FDOT, however, established even more strict targets.
“One life lost is too many,” wrote Jim Boxold, FDOT Secretary, in the Florida Strategic Highway Safety Plan.
MPOs Setting Safety Targets
In addition to State DOTs, MPOs are required to set safety targets. MPOs may choose between supporting the statewide targets or adopting their own.
Unlike many states where the State DOT manages Highway Safety Improvement Program funds, Florida allocates Highway Safety Improvement Program funds to the MPOs.
Thus, MPOs in Florida have input on how safety funds are programmed. Additionally, MPOs can use other sources of funding to achieve safety targets.
Florida MPOs must establish safety targets by February 2018.
Annual reporting is required from State DOTs and MPOs.
Although the Federal Highway Administration does not directly assess MPO progress, it will evaluate progress through the periodic transportation planning reviews, including the MPO certification reviews and reviews of adopted/amended Long-Range Transportation Plans (LRTPs) and Transportation Improvement Programs (TIPs).
LRTPs are updated every five years and TIPs are updated each year to reflect the MPOs’ current priorities.
When developing, MPOs are required to include the goals, objectives, performance measures and safety in their LRTPs and are encouraged to identify contextual solutions for appropriate transportation corridors within their area to improve the transportation network for all users.
The Federal Highway Administration provides a guide for MPOs, Transportation Safety Planning and the Zero Deaths Vision: A Guide for Metropolitan Planning Organizations and Local Communities.
In the guide are examples of MPOs and communities using public health tools to advance their safety planning efforts.
Sarasota/Manatee MPO is doing just that to reach their safety targets, although they did not adopt all statewide FDOT’s safety targets.

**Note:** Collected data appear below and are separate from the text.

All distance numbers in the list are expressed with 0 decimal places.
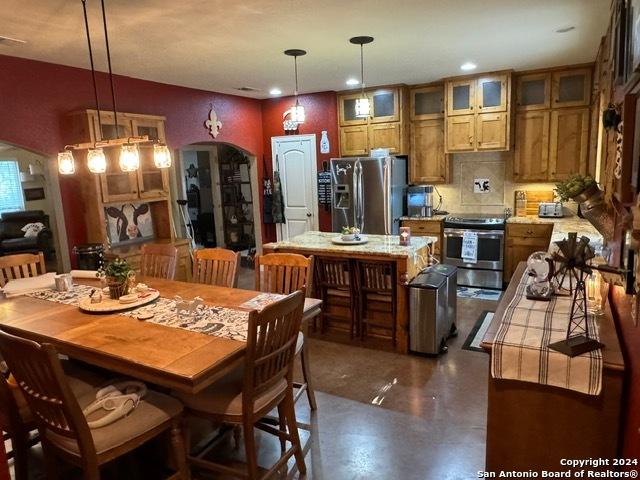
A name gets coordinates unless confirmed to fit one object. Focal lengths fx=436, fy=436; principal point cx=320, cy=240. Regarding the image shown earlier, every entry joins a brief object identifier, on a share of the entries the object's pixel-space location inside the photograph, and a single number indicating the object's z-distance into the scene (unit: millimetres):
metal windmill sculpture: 1678
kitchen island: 3607
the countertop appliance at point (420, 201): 5906
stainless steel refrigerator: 5590
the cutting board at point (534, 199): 5525
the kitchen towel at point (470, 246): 5397
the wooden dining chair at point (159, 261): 3486
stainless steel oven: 5305
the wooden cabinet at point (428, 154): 5852
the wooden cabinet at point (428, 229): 5680
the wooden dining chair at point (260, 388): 1945
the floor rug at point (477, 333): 3824
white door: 6430
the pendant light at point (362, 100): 3602
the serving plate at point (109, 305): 2494
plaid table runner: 1624
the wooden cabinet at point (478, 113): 5266
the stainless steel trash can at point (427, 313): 3544
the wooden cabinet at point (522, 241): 5082
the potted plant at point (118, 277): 2652
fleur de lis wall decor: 5785
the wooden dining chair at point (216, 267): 3268
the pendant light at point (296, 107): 3922
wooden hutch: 4168
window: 8148
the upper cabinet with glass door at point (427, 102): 5770
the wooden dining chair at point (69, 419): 1678
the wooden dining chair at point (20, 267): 3365
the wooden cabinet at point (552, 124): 5031
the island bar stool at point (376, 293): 3771
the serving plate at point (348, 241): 3981
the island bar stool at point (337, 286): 3939
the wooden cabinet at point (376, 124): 5887
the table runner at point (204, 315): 2182
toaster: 5293
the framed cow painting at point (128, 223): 4820
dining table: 1820
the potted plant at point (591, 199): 2655
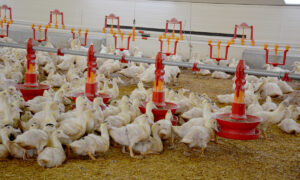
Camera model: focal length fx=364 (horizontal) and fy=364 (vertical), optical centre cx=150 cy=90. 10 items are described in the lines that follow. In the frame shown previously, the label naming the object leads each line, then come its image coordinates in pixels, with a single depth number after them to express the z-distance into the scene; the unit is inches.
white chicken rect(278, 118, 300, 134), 197.1
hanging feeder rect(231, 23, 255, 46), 337.4
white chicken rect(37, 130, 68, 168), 131.6
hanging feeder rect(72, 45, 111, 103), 195.5
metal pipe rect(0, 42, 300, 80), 158.2
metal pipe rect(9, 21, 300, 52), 373.9
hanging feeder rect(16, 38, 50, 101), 209.8
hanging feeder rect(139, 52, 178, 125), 180.4
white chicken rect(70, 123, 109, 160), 139.0
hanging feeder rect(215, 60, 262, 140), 153.9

The MPO mapped and analyzed the fatal and serious injury crashes in their two-county planning area from 2010 to 2016 and found particular roadway segments where crashes were a recurring concern.
Twenty corridors were identified as high priority locations for targeted strategies, like access management, sidewalk connections, street lighting, and six locations were selected for road safety audit field reviews, according to their 2018 Safety Assessment Report.
Projects to address safety on these corridors would, ideally, be included when the MPO updates their LRTP.
The Hillsborough MPO also didn’t establish all FDOT’s safety targets, but they identified severe crash corridors.
Hillsborough MPO understands that crashes are the result of unforgiving roadway designs combined with poor behavior and they approved $14.4 million in Highway Safety Improvement Program funds to reach their safety targets.
If an MPO does not meet or achieve its established targets, the MPO is encouraged to develop a statement that describes how the MPO will work with the State and other partners to meet targets during the next performance period.
If the Federal Highway Administration determines that FDOT has not met or made significant progress toward meeting safety performance targets, FDOT must:
- use a portion of its obligation authority only for Highway Safety Improvement Program projects; and
- submit an annual implementation plan that describes actions FDOT will take to meet their targets, according to an FDOT Fact Sheet.
“FDOT and its traffic safety partners are committed to eliminating fatalities and reducing serious injuries with the understanding that the death of any person is unacceptable and based on that, zero deaths is our safety performance target,” according to the federal State Safety Performance Dashboard and Reports.
Aside from its effort on the Highway Safety Improvement Program, FDOT adopted a zero target for an additional six safety performance measures for a total of 11 in their 2018 Highway Safety Plan.
This is a drastic difference from the 2017 Highway Safety Plan where safety targets were not nearly as strict.
If you are concerned about safe, multimodal options, you can encourage your State DOT, MPO and city to establish more strict safety performance targets.